As an additional line of evidence to confirm our 22 newly identified snoRNA loci, we verified gene expression by primer extension, and mapped 5' snoRNA ends to nucleotide resolution. Most previously isolated human and yeast guide snoRNAs end four to five nucleotides upstream of the C box, and two to four bases downstream of the D box ([Kiss-Laszlo et al., 1996]; Genbank C/D box snoRNA entries). Our program assumes a 5' end that is four nucleotides upstream of the C box and two nucleotides 3' of the D box. All 5' ends we mapped for new snoRNAs occurred 4-5 nucleotides from the true C box (Figure 4.7). We also assayed the 5' end of snR13 since the Genbank entry showed it extends 21 nucleotides 5' of the C box, the only guide snoRNA exception to the 4-5 bp rule. Our primer extension agreed with the unusually long 5' end given in the snR13 Genbank entry (SCU16692).

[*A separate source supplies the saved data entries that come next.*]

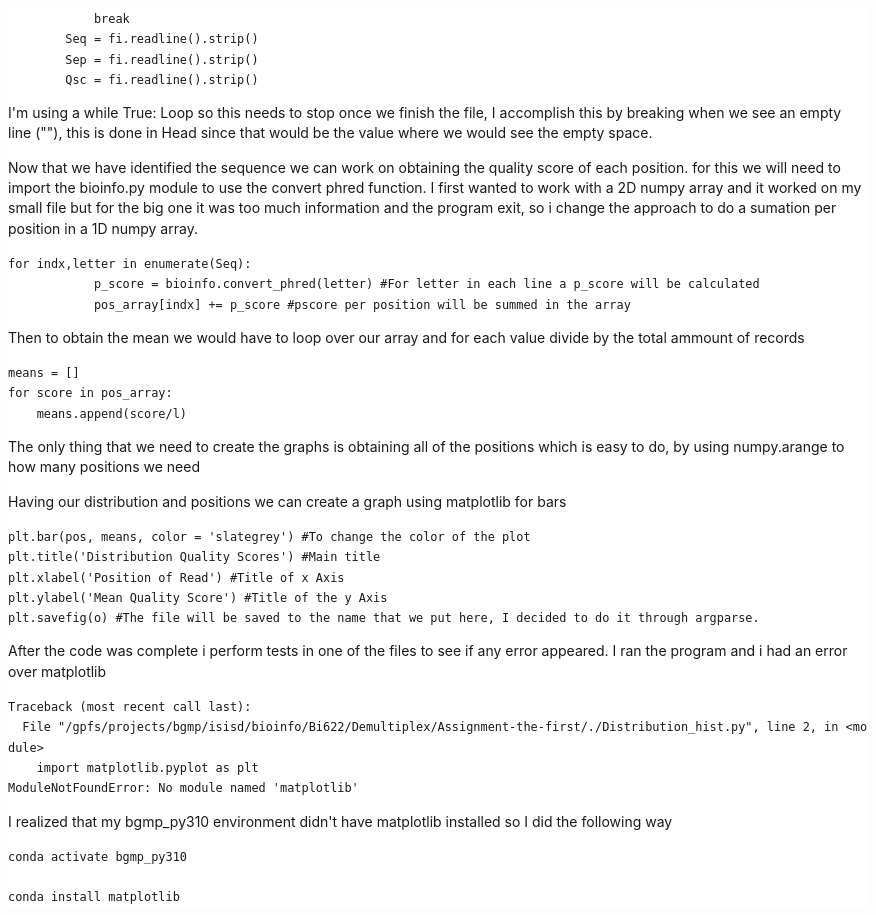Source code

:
 ```
            break
        Seq = fi.readline().strip()
        Sep = fi.readline().strip()
        Qsc = fi.readline().strip()
```
I'm using a while True: Loop so this needs to stop once we finish the file, I accomplish this by breaking when we see an empty line (""), this is done in Head since that would be the value where we would see the empty space.

Now that we have identified the sequence we can work on obtaining the quality score of each position. for this we will need to import the bioinfo.py module to use the convert phred function.
I first wanted to work with a 2D numpy array and it worked on my small file but for the big one it was too much information and the program exit, so i change the approach to do a sumation per position in a 1D numpy array.
```
for indx,letter in enumerate(Seq):
            p_score = bioinfo.convert_phred(letter) #For letter in each line a p_score will be calculated
            pos_array[indx] += p_score #pscore per position will be summed in the array
```
Then to obtain the mean we would have to loop over our array and for each value divide by the total ammount of records 
```
means = []
for score in pos_array:
    means.append(score/l)
```
The only thing that we need to create the graphs is obtaining all of the positions which is easy to do, by using numpy.arange to how many positions we need

Having our distribution and positions we can create a graph using matplotlib for bars 
```
plt.bar(pos, means, color = 'slategrey') #To change the color of the plot
plt.title('Distribution Quality Scores') #Main title
plt.xlabel('Position of Read') #Title of x Axis
plt.ylabel('Mean Quality Score') #Title of the y Axis
plt.savefig(o) #The file will be saved to the name that we put here, I decided to do it through argparse.
```

After the code was complete i perform tests in one of the files to see if any error appeared. I ran the program and i had an error over matplotlib
```
Traceback (most recent call last):
  File "/gpfs/projects/bgmp/isisd/bioinfo/Bi622/Demultiplex/Assignment-the-first/./Distribution_hist.py", line 2, in <module>
    import matplotlib.pyplot as plt
ModuleNotFoundError: No module named 'matplotlib'
```
I realized that my bgmp_py310 environment didn't have matplotlib installed so I did the following way
```
conda activate bgmp_py310

conda install matplotlib
```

5' end mapping allowed us to check that the program had chosen the correct C boxes of new snoRNAs. C' boxes have been observed to occur in the interior of snoRNAs [Kiss-Laszlo et al., 1996,Kiss-Laszlo et al., 1998], and could be mistaken for legitimate C boxes. For 21 of 22 new snoRNAs tested, our program picked a C box that matched the experimentally determined 5' end. One snoRNA, snR63, surprised us by giving a primer extension product over 200 bp in length, far longer than any other methylation guide snoRNA identified. Assuming that the 3' end D box prediction is correct, snR63 appears to be 255 bp in length.
Transcription of the only two apparently redundant snoRNAs, snR59 and snR39, was also verified. Since these snoRNAs are intronic, mapping of the predicted mature 5' ends showed that both appear to be processed from their host gene mRNA transcripts.
Finally, we also tested each snoRNA disruption strain to verify that that we had eliminated snoRNA production completely. Each disruption strain showed complete loss of the snoRNA extension product of the expected size (Figure 4.7).